== KUTIPAN TEKS

Kewenangan untuk melakukan penguasaan tanah milik perorangan oleh negara (pemerintah) tersebut di atas merupakan penguasaan yang otoritasnya dapat menimbulkan tanggung jawab untuk suatu usaha memakmurkan masyarakat.1 Apabila ditinjau dengan pandangan berbeda, masyarakat atau warga negara berdasarkan ketentuan yang berlaku adalah bisa mempunyai suatu hak terhadap tanah yang disebut dengan hak milik. Hak milik atas tanah yang dimiliki masyarakat merupakan suatu hak turun temurun yang terkuat atau terpenuh yang diperoleh dengan melihat fungsi sosial yang melekat pada hak kepemilikan tanahnya. Hak milik atas tanah yang dapat dimiliki oleh masyarakat merupakan cerminan dari bunyi Pasal 28 G dan Pasal 28 H ayat (4) UUD 1945.

Berangkat dari adanya inkonsistensi norma pada pasal-pasal tersebut di atas, serta paparan mengenai kewenangan dari negara dalam melakukan penguasaan tanah milik perorangan dan hak milik atas tanah yang dimiliki masyarakat, maka penulisan jurnal ini memiliki tujuan untuk mengkaji dan membahas mengenai dua pokok permasalahan, yakni:

  • 1.    Bagaimanakan pengaturan mengenai hak penguasaan tanah milik perorangan oleh negara dengan melihat hak milik atas tanah yang dimiliki masyarakat?

====
== CATATAN YANG DIBERIKAN

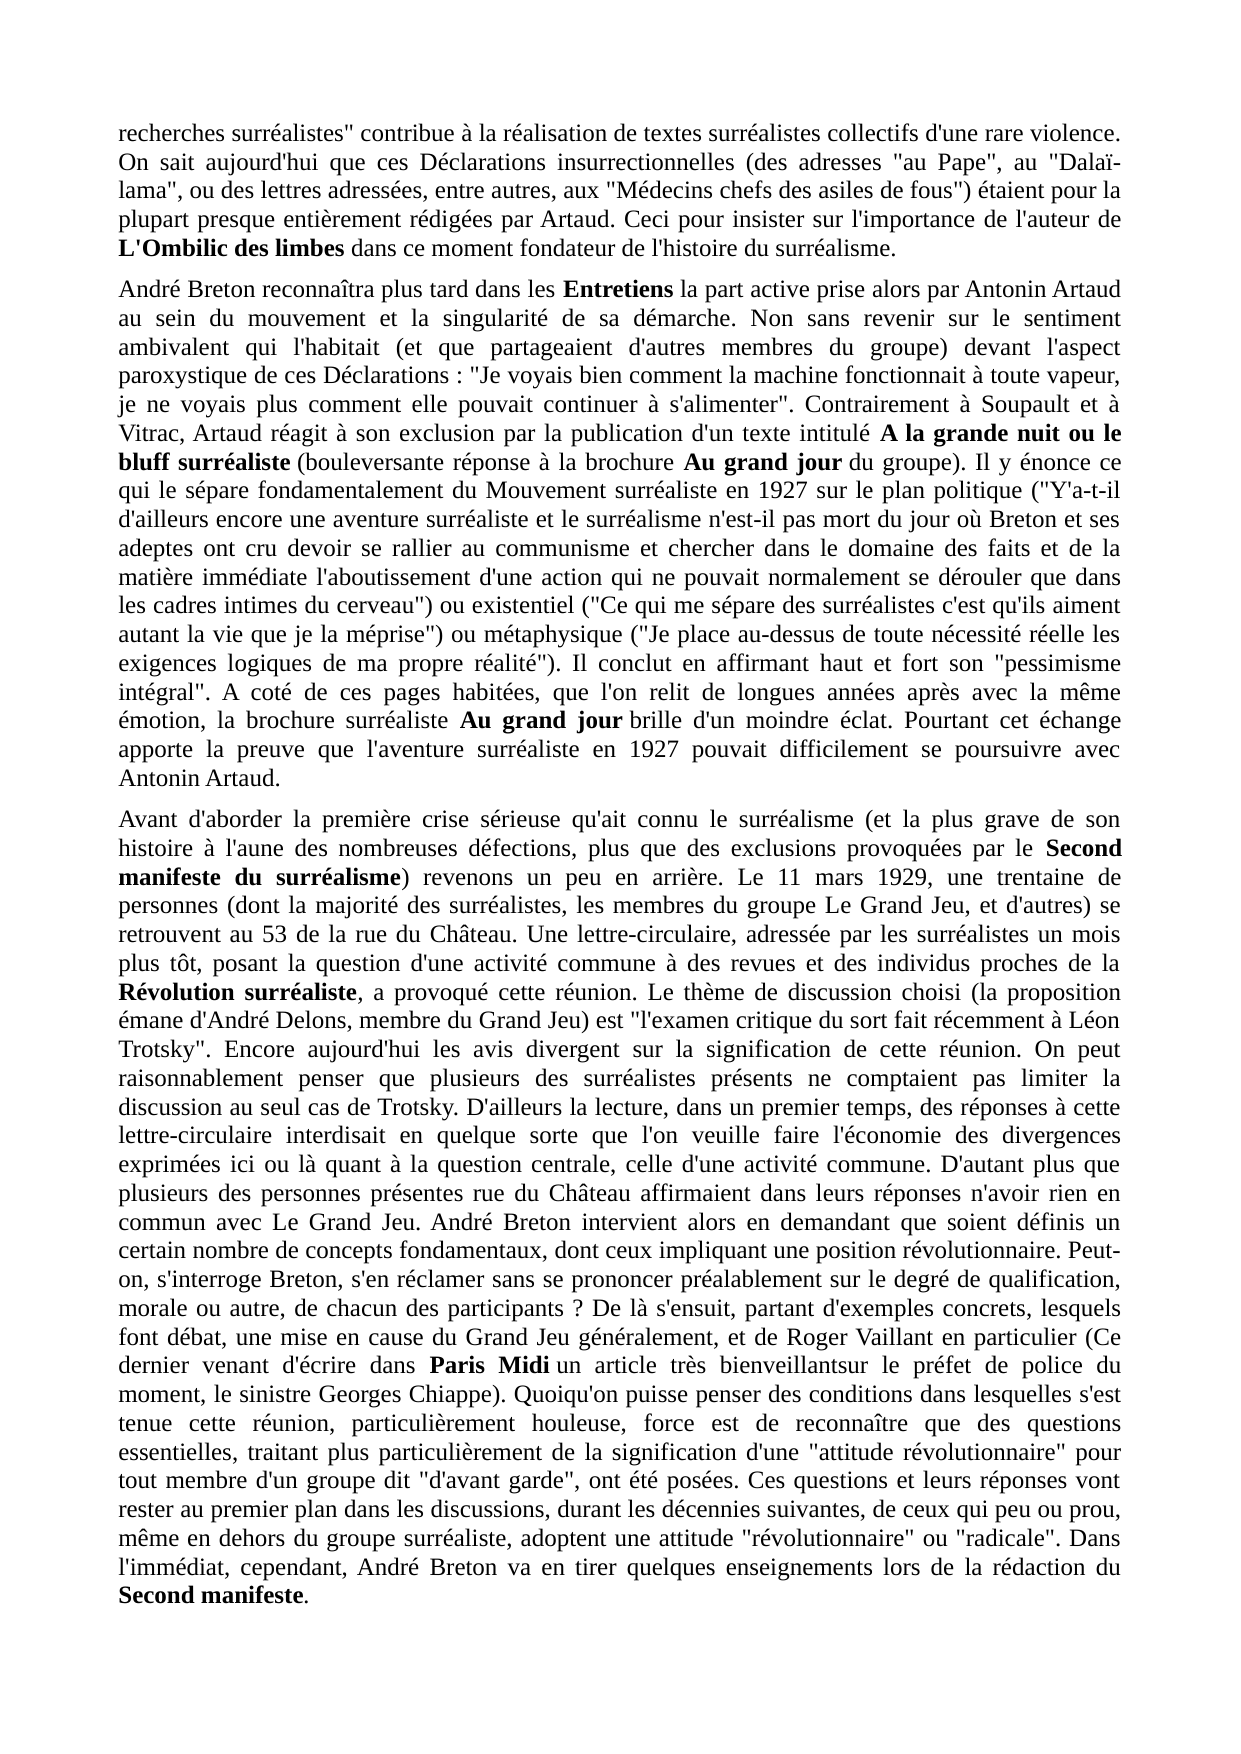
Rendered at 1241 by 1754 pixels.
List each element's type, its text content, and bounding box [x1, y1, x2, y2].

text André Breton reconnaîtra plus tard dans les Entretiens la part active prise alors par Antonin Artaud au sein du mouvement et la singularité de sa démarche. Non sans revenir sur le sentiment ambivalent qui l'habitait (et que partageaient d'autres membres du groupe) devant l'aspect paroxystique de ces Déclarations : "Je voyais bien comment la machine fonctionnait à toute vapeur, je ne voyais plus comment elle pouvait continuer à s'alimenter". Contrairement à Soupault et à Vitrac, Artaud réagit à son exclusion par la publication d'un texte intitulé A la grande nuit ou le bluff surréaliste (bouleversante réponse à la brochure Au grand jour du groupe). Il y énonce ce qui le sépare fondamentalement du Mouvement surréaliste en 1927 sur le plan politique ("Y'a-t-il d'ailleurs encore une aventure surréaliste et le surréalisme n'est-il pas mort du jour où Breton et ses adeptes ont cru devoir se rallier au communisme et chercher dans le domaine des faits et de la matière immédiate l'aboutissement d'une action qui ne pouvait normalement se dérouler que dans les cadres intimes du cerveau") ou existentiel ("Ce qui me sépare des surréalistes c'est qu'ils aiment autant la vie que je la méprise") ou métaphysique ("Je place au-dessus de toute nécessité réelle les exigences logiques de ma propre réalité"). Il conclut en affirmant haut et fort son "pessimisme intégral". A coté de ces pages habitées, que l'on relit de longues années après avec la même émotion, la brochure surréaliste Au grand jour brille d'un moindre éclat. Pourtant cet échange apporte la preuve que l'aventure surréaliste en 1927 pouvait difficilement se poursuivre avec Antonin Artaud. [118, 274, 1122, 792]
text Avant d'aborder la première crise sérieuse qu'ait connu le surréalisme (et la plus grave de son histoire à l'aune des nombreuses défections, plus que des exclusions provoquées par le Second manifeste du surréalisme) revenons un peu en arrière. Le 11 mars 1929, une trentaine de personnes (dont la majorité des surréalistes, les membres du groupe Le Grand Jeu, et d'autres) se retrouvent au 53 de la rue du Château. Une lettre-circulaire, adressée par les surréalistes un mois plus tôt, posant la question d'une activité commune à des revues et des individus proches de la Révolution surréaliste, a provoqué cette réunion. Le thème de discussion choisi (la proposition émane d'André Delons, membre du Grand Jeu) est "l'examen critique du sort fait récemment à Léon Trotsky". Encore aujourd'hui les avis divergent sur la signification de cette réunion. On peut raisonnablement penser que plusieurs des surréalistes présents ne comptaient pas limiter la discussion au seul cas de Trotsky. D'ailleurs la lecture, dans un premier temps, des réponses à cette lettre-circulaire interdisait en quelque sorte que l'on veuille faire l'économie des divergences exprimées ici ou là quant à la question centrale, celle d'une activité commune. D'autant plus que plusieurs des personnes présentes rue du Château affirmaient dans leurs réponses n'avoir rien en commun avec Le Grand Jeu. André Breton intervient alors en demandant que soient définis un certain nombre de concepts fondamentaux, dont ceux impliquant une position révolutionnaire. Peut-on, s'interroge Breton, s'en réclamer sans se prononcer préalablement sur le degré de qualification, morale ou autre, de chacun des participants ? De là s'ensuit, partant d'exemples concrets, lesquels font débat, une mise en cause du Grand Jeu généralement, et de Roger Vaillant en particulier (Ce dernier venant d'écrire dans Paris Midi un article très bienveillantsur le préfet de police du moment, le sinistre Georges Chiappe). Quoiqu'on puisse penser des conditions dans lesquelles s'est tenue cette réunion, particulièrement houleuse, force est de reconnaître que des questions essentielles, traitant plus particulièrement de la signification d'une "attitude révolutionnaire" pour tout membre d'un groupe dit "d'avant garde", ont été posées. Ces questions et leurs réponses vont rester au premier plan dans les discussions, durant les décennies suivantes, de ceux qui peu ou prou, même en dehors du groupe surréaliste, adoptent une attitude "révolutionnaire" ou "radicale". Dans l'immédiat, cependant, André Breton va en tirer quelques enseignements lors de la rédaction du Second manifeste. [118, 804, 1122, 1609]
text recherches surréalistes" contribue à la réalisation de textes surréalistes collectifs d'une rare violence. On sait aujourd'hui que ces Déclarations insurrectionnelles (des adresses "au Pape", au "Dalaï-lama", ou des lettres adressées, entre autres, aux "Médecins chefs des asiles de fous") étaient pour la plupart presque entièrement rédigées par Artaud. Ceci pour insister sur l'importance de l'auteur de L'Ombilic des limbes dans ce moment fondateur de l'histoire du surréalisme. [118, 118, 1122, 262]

====
== CATATAN YANG DIBERIKAN

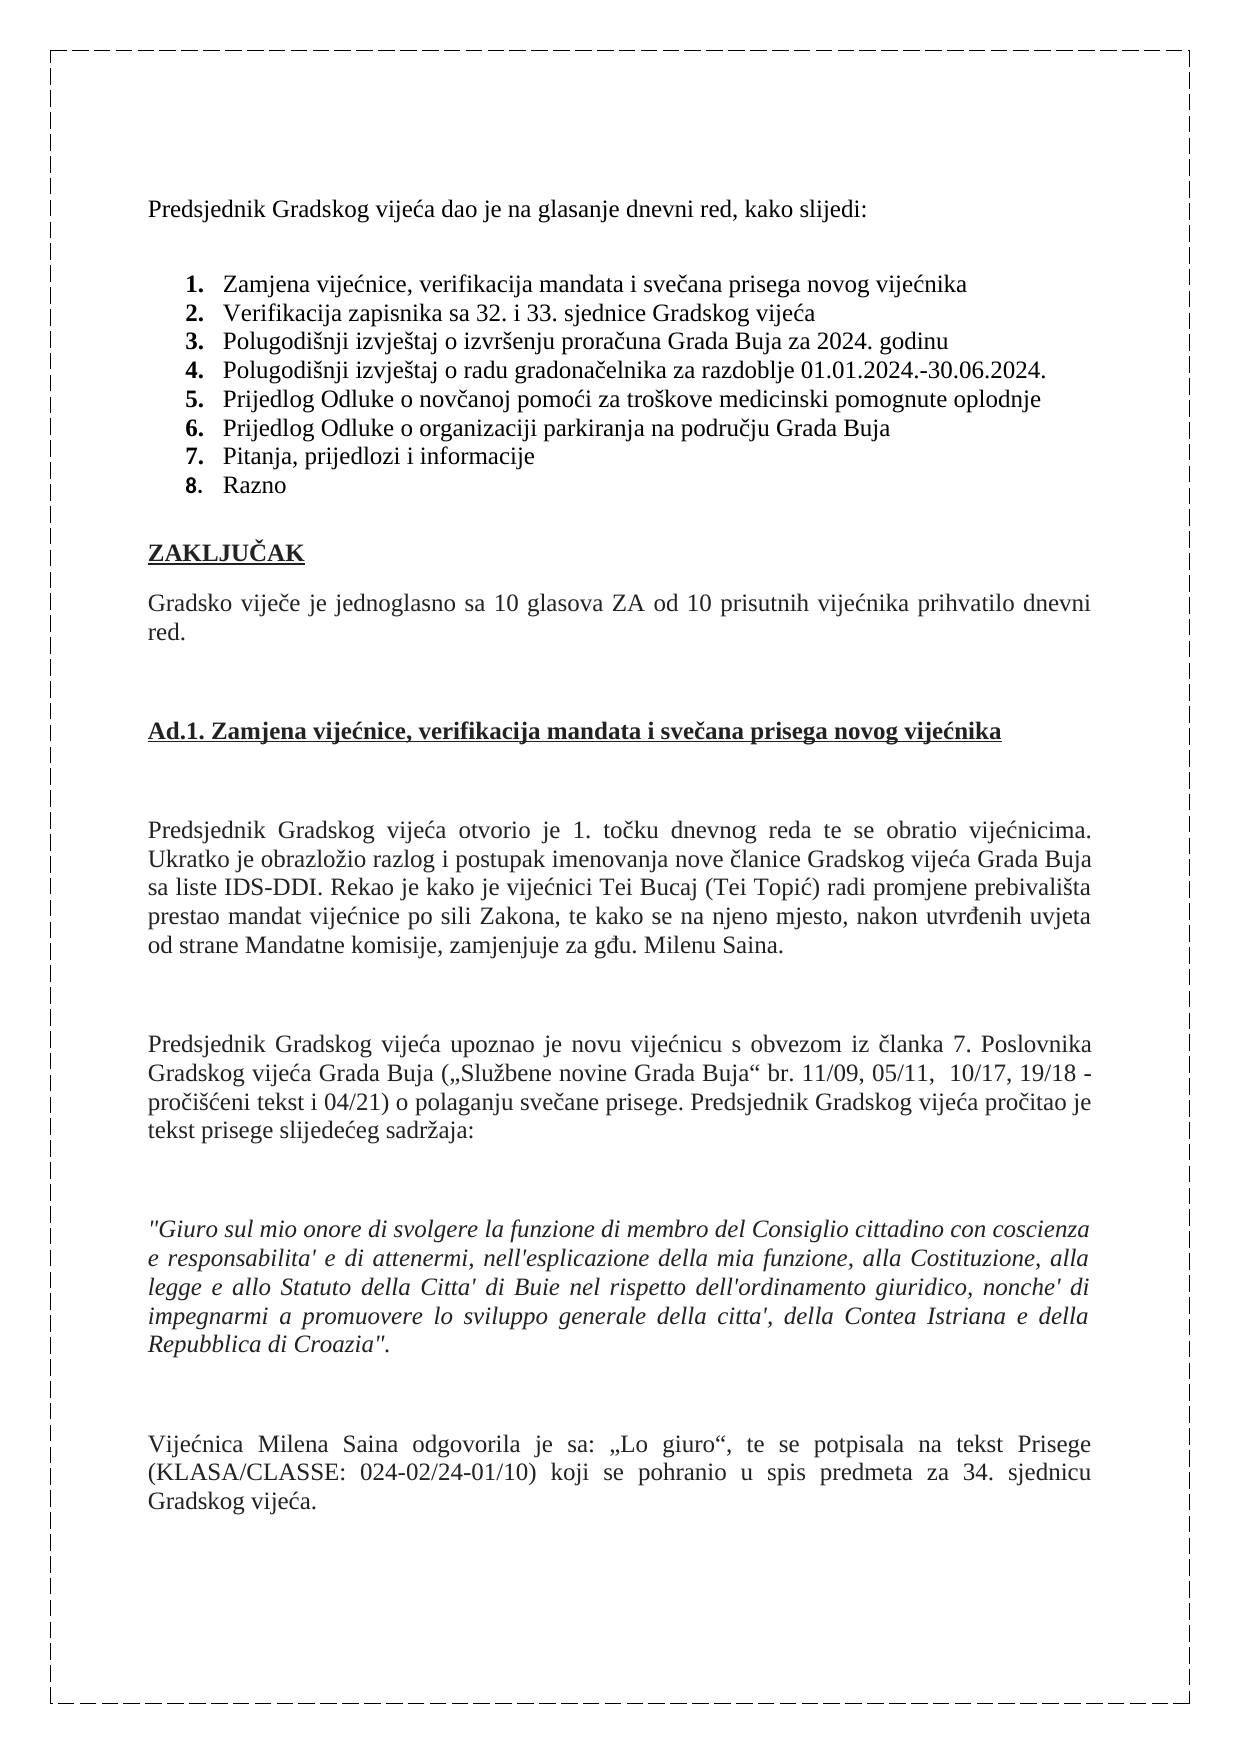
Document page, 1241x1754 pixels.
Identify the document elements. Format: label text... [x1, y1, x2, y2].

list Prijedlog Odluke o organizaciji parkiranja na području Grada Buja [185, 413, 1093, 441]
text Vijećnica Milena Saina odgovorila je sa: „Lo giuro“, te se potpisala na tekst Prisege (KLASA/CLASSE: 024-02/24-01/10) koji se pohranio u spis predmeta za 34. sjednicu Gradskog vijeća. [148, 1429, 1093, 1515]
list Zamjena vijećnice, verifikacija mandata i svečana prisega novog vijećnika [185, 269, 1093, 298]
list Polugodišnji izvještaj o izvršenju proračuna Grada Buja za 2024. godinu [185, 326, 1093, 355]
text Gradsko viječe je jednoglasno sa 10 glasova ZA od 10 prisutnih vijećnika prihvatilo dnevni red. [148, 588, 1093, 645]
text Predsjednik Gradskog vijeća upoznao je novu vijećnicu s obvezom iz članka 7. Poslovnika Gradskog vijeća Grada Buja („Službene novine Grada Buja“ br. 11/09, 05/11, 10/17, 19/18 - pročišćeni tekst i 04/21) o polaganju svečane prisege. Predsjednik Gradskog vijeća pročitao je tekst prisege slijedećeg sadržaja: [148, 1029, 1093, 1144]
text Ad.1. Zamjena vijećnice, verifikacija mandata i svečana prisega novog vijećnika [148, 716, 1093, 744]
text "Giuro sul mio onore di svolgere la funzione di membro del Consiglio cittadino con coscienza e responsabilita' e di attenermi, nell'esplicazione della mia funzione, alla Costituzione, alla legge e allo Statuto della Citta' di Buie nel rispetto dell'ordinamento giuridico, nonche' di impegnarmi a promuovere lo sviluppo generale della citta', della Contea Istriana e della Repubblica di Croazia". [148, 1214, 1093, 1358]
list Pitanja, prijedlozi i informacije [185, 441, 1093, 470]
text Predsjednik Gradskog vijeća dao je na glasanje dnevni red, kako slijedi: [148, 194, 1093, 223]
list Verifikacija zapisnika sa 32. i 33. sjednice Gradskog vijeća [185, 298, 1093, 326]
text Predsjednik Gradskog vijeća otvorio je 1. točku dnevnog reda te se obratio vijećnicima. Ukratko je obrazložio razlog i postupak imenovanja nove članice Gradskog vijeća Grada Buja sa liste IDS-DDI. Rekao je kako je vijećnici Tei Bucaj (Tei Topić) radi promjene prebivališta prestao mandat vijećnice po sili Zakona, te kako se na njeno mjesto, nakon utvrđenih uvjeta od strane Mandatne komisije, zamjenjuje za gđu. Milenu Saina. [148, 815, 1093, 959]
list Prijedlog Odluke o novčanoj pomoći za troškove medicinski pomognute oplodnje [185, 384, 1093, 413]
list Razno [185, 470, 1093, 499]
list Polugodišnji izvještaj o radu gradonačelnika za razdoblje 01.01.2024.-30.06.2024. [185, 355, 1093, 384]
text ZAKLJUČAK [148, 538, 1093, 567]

====
== CATATAN YANG DIBERIKAN

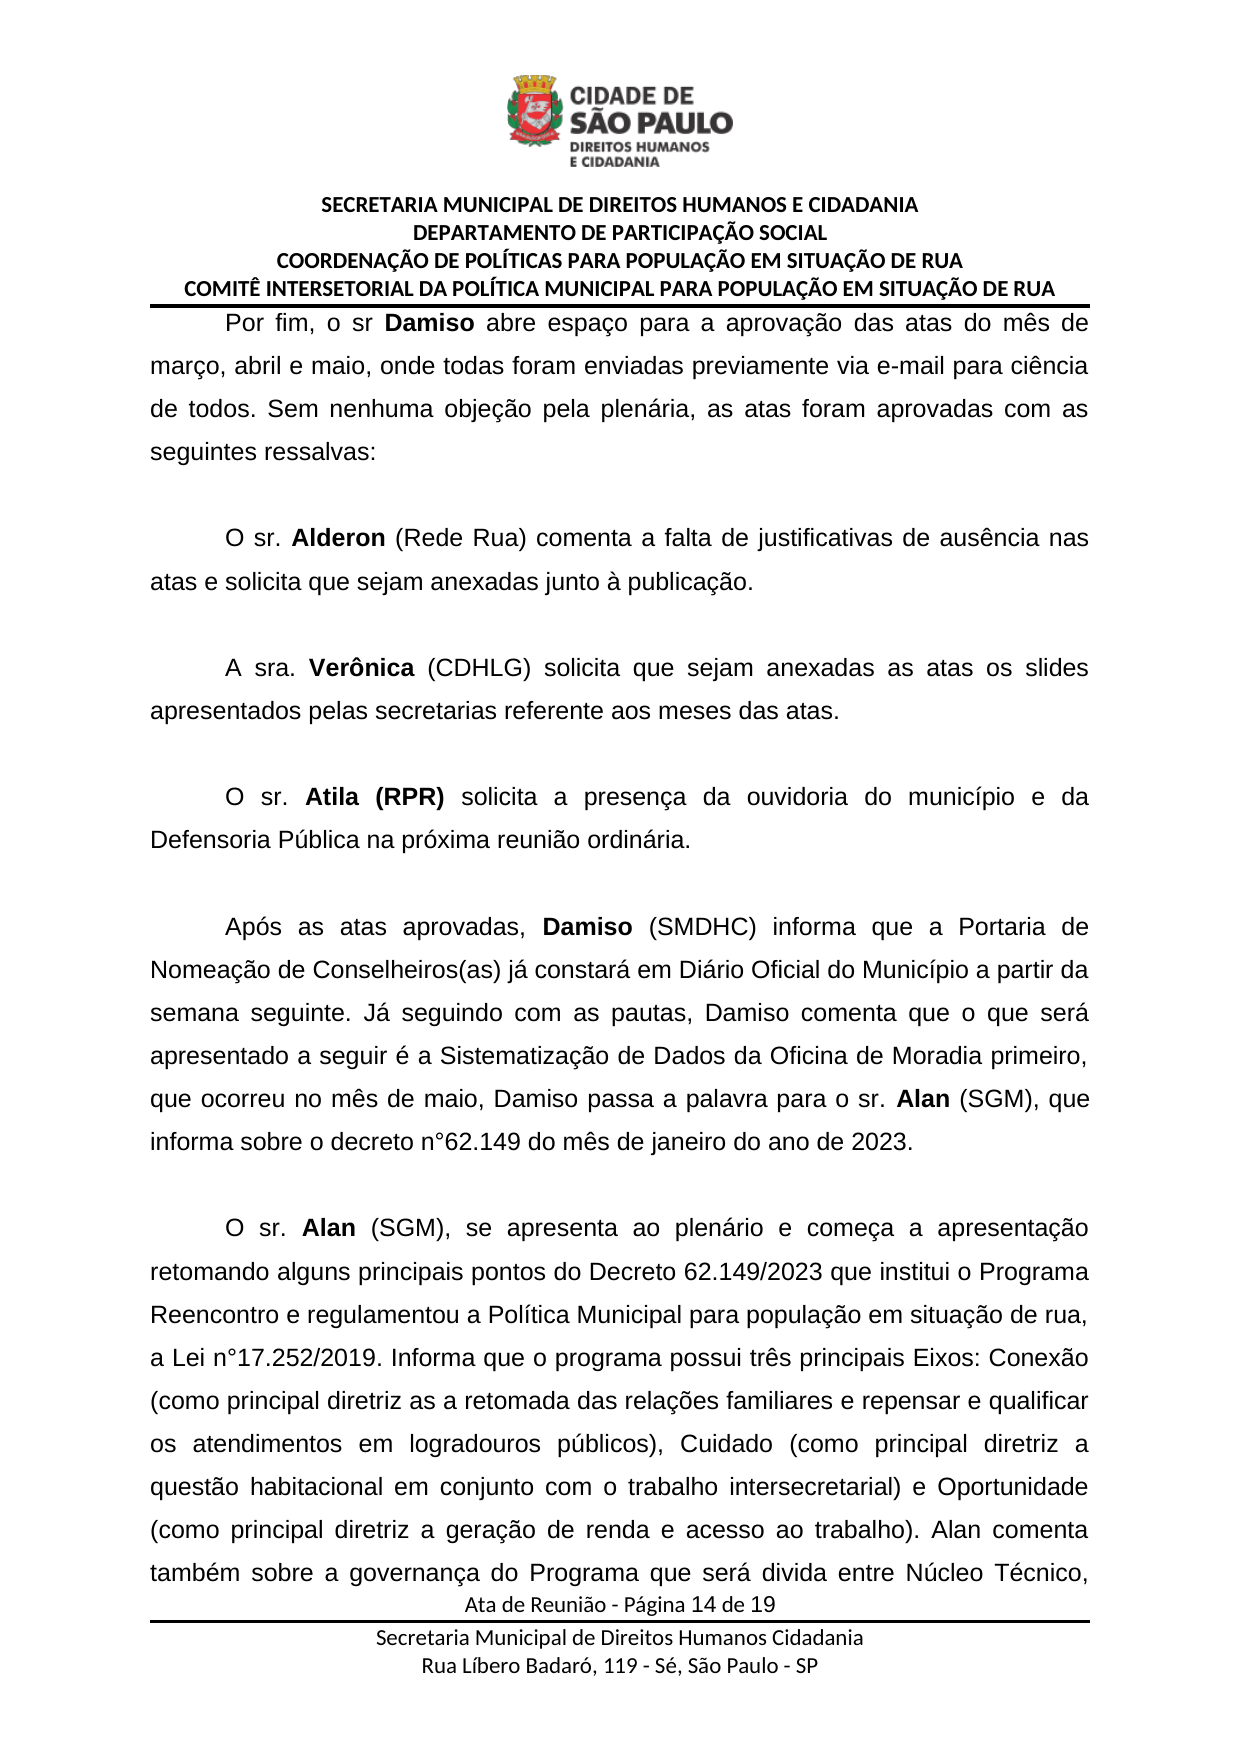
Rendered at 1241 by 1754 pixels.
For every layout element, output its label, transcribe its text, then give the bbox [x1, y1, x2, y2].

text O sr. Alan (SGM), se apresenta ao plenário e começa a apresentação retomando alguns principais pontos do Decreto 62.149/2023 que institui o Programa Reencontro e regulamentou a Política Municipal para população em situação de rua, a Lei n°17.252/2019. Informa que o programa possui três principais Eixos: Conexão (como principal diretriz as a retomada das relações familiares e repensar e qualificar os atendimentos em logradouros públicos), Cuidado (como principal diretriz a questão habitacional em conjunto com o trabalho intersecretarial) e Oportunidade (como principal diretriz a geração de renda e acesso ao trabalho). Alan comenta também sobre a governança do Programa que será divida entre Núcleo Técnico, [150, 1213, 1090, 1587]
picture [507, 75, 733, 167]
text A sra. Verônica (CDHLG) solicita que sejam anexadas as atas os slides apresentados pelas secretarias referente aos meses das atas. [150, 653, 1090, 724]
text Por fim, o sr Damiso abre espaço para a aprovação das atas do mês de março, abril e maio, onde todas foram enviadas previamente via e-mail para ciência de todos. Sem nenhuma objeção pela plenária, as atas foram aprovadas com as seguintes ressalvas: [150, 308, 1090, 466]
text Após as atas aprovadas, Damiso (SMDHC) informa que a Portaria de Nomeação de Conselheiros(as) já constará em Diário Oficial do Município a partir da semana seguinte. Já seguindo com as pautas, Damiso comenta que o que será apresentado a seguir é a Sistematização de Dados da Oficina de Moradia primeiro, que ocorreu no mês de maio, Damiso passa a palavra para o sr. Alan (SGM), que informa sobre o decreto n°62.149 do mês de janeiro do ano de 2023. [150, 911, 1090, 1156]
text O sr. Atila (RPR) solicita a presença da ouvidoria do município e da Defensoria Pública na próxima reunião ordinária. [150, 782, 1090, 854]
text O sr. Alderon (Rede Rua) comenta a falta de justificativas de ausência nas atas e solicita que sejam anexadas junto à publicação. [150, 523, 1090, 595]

====

TUGAS LATIHAN:
1. Menurut teks tentang hak milik atas tanah, pasal UUD 1945 mana yang dicerminkan oleh hak milik atas tanah yang dapat dimiliki masyarakat?
2. Ambil tanpa perubahan bagian teks tentang hak milik atas tanah yang dimulai dari "Berangkat dari adanya" dan berakhir pada "yang dimiliki masyarakat?".

HASIL TUGAS:
1. Pasal 28 G dan Pasal 28 H ayat (4) UUD 1945.

2.
Berangkat dari adanya inkonsistensi norma pada pasal-pasal tersebut di atas, serta paparan mengenai kewenangan dari negara dalam melakukan penguasaan tanah milik perorangan dan hak milik atas tanah yang dimiliki masyarakat, maka penulisan jurnal ini memiliki tujuan untuk mengkaji dan membahas mengenai dua pokok permasalahan, yakni:

  • 1.    Bagaimanakan pengaturan mengenai hak penguasaan tanah milik perorangan oleh negara dengan melihat hak milik atas tanah yang dimiliki masyarakat?